Endpoint File System & Integrity
File creation, modification, deletion, access, blocking, and whitelisting, including executable handling. Critical files such as engineering projects, recipes, scripts, and executables must be protected from unauthorised modification.
Endpoint Registry
Registry creation, modification, and deletion events. Registry changes are commonly used for persistence, configuration manipulation, and privilege abuse.
External Devices (USB)
Connection, removal, blocking, and unsafe handling of removable and wireless peripherals. External devices remain one of the highest-risk infection and data exfiltration vectors in OT environments.
Network Connectivity & Location
Changes in network connection state, interface status, internet access, and network location awareness. Unexpected connectivity changes may indicate misconfiguration, unsafe access paths, or external exposure.
Network Shares
Access to network shares, including user identity and remote endpoints. Network shares are frequently abused for lateral movement, ransomware staging, and data manipulation.
Network Flows & Traffic Telemetry
Session-level network flow information and traffic statistics between assets. Understanding who communicates with whom, how often, and how much is foundational for detecting abnormal behaviour.
Network Security Controls & Policy Enforcement
Firewall-style decisions, policy evaluations, and enforcement outcomes at the network level. These events show when communication is allowed, restricted, blocked, or audited under defined policies.
Network Anomalies & Protocol Hygiene
Malformed packets, unknown protocols, failed connections, and suspicious network behaviour. Such anomalies often indicate scanning, probing, misbehaving devices, or early-stage attacks.

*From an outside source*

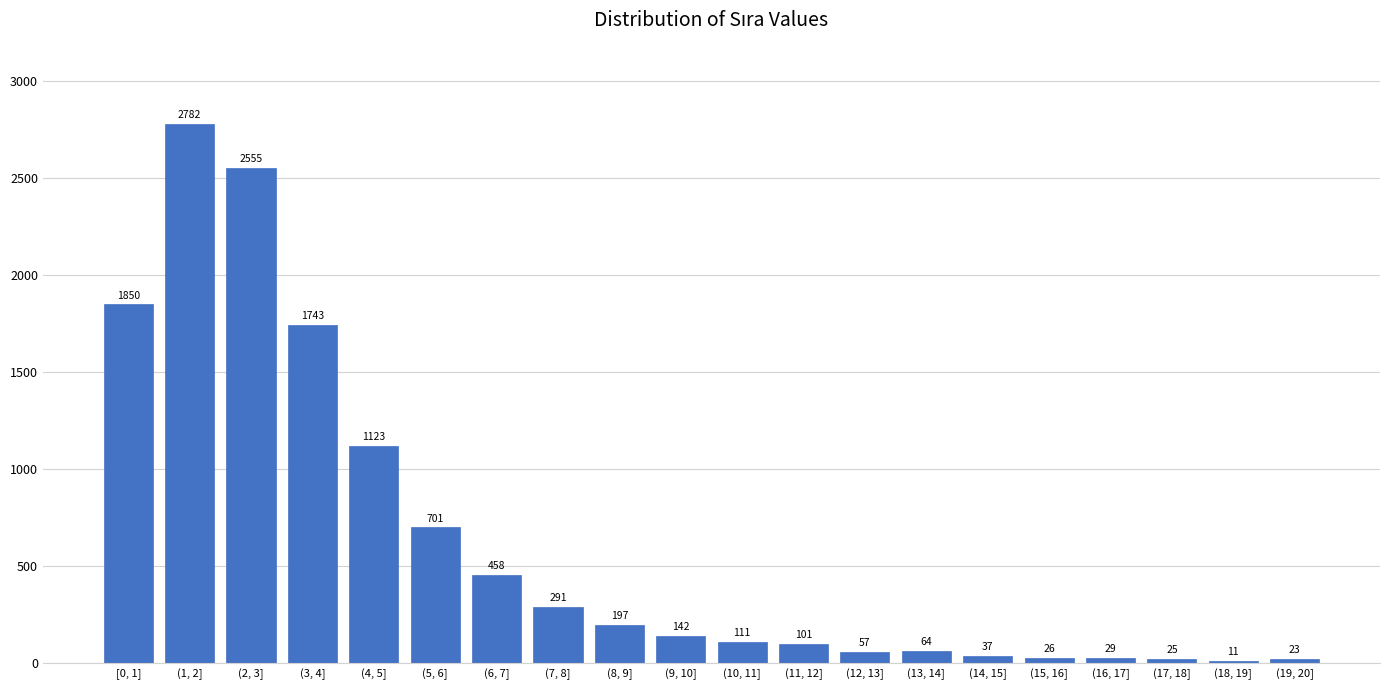

Reading right to left, list all the values displayed in this chart.

(19, 20]=23	(18, 19]=11	(17, 18]=25	(16, 17]=29	(15, 16]=26	(14, 15]=37	(13, 14]=64	(12, 13]=57	(11, 12]=101	(10, 11]=111	(9, 10]=142	(8, 9]=197	(7, 8]=291	(6, 7]=458	(5, 6]=701	(4, 5]=1123	(3, 4]=1743	(2, 3]=2555	(1, 2]=2782	[0, 1]=1850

PLC & Industrial Protocol Operations
Industrial protocol activity and PLC lifecycle actions such as programming, firmware updates, start/stop, and tag access. These events directly affect physical processes and must be tightly monitored and authorised.
Windows Logs & OS Events
Structured and generic Windows event log entries collected from endpoints. Windows logs provide low-level evidence for authentication, system behaviour, and security-relevant actions.
Remote Access (RDP)
Remote desktop logon, logoff, and session details. Remote access introduces elevated risk and must be visible, attributable, and governed.
Security Centre & Platform Security Signals
Security-related alerts and health signals generated by security services within the platform. These events indicate internal security posture and platform-level issues requiring attention.
Policy & Governance Changes
Creation, update, removal, and failure of policies, templates, principals, resources, and schedules. Governance changes directly affect what is allowed, detected, or blocked and must be fully auditable.
Alarms & Notifications Management
Alarm lifecycle events and notification configuration changes. Ensures accountability for how alerts are generated, handled, and communicated.
Licensing & Entitlement
License installation, verification, compliance, and expiry events. Licensing events affect platform functionality and operational continuity.
Custom, Policy-Derived & Log-Scanner Events
Events generated by custom policies, log scanners, or tailored detection logic. Enables site-specific monitoring and active protection without modifying core platform logic.
Summary
Together, these event categories provide:
- Comprehensive visibility across IT, OT, and cyber-physical layers
- Clear separation of concerns for operators, engineers, and security teams
- Evidence-based foundations for alarms, playbooks, investigations, and audits
- Flexible extension points for customised monitoring and active protection
This structured approach ensures that events remain actionable, interpretable, and operationally relevant — rather than overwhelming or ambiguous.